A TAMWORTH audiometry clinical nurse consultant has been named as the city’s Queen’s Birthday Honours recipient.

Kathy Challinor has been honoured with the Order of Australia Medal (OAM) in the general division for service to nursing in the field of audiometry.

Mrs Challinor worked in the Hunter New England Local Health District from 1985 until her retirement in October 2012.

During that time she has been the chairwoman for the New England Region Aboriginal Otitis Media Strategic Planning Committee, a member of the Australian College of Nursing and a course developer for audiometry training for TAFE and the Australian College of Nursing.

Since 1985, Mrs Challinor was the manager for the NSW Rural Noise Injury Prevention Program with Farmsafe Australia and a member of their local groups, as well as serving on many other deafness and audiometry forums.

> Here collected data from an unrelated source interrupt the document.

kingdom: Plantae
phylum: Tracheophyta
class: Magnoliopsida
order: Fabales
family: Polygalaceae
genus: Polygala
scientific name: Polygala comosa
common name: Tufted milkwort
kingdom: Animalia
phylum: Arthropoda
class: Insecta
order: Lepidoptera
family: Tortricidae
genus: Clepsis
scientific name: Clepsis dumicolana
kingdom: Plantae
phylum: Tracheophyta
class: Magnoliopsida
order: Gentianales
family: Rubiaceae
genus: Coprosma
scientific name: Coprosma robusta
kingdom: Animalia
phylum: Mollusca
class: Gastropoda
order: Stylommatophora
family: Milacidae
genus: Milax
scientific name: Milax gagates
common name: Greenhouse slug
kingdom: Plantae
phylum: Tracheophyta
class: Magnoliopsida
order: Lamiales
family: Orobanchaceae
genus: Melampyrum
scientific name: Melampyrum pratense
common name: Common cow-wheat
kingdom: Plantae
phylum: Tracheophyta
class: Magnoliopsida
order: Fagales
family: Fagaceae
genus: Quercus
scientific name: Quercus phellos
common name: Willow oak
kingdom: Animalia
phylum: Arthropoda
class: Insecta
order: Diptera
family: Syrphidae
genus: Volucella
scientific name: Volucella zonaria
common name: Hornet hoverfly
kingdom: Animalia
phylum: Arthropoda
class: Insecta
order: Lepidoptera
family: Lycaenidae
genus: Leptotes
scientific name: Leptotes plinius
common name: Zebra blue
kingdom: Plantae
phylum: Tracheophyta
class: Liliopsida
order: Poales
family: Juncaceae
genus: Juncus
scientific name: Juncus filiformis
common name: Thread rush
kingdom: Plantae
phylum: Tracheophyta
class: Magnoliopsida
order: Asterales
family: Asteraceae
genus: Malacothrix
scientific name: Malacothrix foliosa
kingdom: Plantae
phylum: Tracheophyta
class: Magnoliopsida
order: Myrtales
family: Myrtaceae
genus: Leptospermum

The farmers hearing testing program has been running at AgQuip for 30 years.

“The research we’ve done from that is the only research in the world that shows that what we have done has decreased the degree of hearing loss in farmers,” she said.

One of her greatest achievements, she said, was setting up the newborn screening in Tamworth.

HELPING US HEAR: Retired Tamworth audiometry nurse Kathy Challinor.  040614GOD01

HELPING US HEAR: Retired Tamworth audiometry nurse Kathy Challinor. 040614GOD01

“Highlights from my career have included the farmers’ hearing program and setting up the newborn screening in the northern part of Hunter New England Health,” she said.

“With my teaching role, I’m teaching other nurses the skills so they can do what I’ve done right across Australia. I’ve really enjoyed just testing hearing and seeing kids.”

Mrs Challinor said the honour being bestowed upon her was validation nurses could do audiometry and do it well.

“I’m overwhelmed and it’s humbling,” she said.

“It’s validation we can enter into a field that was previously the domain of audiologists and we can fill the gap. I’ve loved the interaction with kids and adults.”

Mrs Challinor said she was “extremely grateful” to the person or organisation that nominated her for the honour.

“I’m aware there are unable to come forward but I’m very honoured that they thought of me,” she said.